Печатается но автографу, хранящемуся в ГТМ. Основание датировки: 1) Елизавета Валерьяновна Оболенская приехала в Москву из Пирогова 16 января 1900 г.; 2) мысль по поводу «представления, что надо спасать душу», выписана в Дневник 16 января 1900 г. (под № 5) из Записной книжки, в которую она намеком занесена была между 8 и 16 января (см. запись Дневника от 16 января 1900 г., т. 54). Публикуется впервые.
1 Гр. С. Н. Толстой тяжело переносил сложные отношения в семье, создавшиеся вследствие нового семейного положения его дочерей, Варвары Сергеевны и Веры Сергеевны. См. письмо № 173.
2 Елизавета Валерьяновна Оболенская, племянница Толстого.
3 Мария Сергеевна Бибикова, дочь гр. С. Н. Толстого.
4 Мария Львовна Оболенская.
5 Гр. Мария Михайловна Толстая, жена гр. С. Н. Толстого.
* 233а. Т. Л. Сухотиной (Толстой).1900 г. Января 20. Москва.
Чтò мнѣ тебѣ, уже не тебѣ одной, а вамъ обоимъ написать? Мамà все написала. Пишу только для автографа и еще, чтобъ сказать, что ваша жизнь была бы очень радостна, какъ я чувствую ее по письмамъ, если бы не послѣднее непріятное событіе и нерѣшенность вопроса о лбѣ, которая мнѣ сжимаетъ сердце всякій разъ, какъ вспомню.1 Въ нашей жизни хорошо то, что я живу очень дружно съ мамà, чтò главное, и также съ Сережей2 – все ближе и ближе и умилительнѣй и умилительнѣй. Когда онъ начинаетъ распрашивать о дѣйствіи моего желудка и съ робостью предлагаетъ мнѣ тереть спину въ банѣ, то это дѣйствуетъ особенно умилительно. Маша,3 какъ всегда, мила мнѣ, дорога и радостна, несмотря на ея болѣзнь. Также милъ мнѣ Коля.4 Андрюша5 порывами приближается и удаляется, въ особенности своей жестокостью безсознательной или скорѣе непроизвольной къ кроткой, умной и жалкой Олѣ.6 Миша7 далекъ и не переставая чѣмъ то пьянъ.
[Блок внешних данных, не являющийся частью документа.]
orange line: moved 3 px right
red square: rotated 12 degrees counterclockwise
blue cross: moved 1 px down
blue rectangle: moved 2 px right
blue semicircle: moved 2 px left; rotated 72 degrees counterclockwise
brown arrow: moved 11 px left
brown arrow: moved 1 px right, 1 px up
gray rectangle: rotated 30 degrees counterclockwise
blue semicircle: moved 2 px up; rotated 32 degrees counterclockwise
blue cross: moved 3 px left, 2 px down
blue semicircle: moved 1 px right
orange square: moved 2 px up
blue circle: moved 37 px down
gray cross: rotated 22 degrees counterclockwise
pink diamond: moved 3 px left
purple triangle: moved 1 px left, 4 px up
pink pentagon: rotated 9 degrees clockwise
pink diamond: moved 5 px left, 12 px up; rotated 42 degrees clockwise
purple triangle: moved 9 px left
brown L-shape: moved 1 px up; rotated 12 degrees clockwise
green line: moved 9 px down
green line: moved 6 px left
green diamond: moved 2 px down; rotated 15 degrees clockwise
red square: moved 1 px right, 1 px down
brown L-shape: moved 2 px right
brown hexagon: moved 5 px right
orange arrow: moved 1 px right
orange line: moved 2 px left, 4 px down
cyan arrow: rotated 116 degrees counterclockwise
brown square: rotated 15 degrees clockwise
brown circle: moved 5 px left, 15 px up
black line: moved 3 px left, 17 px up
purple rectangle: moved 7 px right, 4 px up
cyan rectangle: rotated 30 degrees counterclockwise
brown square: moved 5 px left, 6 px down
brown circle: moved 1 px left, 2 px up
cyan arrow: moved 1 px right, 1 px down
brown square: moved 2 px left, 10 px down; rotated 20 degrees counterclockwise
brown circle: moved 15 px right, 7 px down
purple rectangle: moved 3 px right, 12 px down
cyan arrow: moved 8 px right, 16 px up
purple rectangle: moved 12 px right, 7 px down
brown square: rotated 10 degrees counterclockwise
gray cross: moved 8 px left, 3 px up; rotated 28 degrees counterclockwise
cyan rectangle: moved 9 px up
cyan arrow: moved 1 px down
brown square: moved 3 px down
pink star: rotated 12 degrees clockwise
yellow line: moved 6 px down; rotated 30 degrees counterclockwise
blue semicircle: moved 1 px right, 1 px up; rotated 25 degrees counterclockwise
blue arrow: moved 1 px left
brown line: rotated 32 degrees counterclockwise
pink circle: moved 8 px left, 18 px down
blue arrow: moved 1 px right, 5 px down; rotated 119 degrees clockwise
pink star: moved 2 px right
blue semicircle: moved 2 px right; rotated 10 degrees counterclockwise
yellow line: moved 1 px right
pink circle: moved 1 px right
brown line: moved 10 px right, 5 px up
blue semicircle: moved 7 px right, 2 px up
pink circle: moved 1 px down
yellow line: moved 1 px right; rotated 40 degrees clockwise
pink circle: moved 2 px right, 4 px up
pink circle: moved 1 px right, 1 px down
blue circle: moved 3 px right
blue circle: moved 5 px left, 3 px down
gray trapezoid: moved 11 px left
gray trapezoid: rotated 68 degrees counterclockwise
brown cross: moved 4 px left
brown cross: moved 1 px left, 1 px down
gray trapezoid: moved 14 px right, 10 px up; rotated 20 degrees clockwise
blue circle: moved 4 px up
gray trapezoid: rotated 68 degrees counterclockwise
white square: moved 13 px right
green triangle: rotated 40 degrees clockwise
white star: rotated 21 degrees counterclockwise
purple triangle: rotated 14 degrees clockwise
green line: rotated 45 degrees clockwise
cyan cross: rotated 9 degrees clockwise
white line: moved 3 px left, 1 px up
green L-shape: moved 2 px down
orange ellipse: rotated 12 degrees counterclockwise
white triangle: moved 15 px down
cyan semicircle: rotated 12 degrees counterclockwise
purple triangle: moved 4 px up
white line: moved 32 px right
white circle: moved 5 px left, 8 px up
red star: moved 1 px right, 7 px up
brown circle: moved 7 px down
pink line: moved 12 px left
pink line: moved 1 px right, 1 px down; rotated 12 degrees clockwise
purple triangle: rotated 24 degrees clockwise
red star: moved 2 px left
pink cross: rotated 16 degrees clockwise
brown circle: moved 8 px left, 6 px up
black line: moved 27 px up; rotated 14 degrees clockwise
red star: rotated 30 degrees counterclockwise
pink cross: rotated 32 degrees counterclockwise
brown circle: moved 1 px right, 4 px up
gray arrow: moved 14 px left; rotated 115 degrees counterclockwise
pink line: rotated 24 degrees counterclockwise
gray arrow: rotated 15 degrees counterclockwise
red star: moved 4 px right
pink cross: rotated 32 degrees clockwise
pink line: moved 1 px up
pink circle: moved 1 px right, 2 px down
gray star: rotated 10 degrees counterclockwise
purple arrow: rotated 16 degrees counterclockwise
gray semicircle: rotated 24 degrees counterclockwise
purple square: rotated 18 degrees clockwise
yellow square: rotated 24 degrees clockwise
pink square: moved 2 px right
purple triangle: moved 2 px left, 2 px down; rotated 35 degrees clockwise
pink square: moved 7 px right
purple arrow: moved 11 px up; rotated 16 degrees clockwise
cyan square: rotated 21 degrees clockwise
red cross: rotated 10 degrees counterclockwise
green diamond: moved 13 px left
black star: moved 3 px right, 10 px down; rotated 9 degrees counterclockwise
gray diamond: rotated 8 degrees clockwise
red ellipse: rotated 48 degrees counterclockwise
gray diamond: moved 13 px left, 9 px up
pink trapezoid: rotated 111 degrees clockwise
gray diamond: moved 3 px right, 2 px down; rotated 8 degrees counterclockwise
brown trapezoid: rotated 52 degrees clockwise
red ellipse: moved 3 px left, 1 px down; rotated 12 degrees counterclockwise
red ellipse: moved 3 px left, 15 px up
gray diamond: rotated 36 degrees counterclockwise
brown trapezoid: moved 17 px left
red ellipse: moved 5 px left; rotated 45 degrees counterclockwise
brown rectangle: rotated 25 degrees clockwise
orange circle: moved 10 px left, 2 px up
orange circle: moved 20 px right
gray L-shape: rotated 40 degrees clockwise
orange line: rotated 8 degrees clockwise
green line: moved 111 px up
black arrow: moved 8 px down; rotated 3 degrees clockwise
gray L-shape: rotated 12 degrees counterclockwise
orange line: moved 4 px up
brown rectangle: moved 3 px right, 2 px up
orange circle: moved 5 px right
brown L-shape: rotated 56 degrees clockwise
Надѣюсь, что придетъ время, когда проспится. Но всякое пьянство оставляетъ слѣды. Саша8 очень мила, и всегда радостно ее видѣть. Цѣлую тебя и твоего стараго хорошаго Мишу. Прошу простить меня за то, что я не отвѣтилъ ему на его хорошее письмо.9
Л. Т.
Печатается по автографу, находящемуся в архиве адресата. Отправлено вместе с письмом С. А. Толстой от 20 января 1900 г. Датируется по этому письму. Публикуется впервые.
1 О болезни и операции Т. Л. Сухотиной см. письмо № 264.
2 Сергей Львович Толстой.
3 Мария Львовна Оболенская.
4 Николай Леонидович Оболенский.
5 Андрей Львович Толстой.
6 Ольга Константиновна Толстая.
7 Михаил Львович Толстой.
8 Александра Львовна Толстая.
9 Письмо М. С. Сухотина в архиве не обнаружено.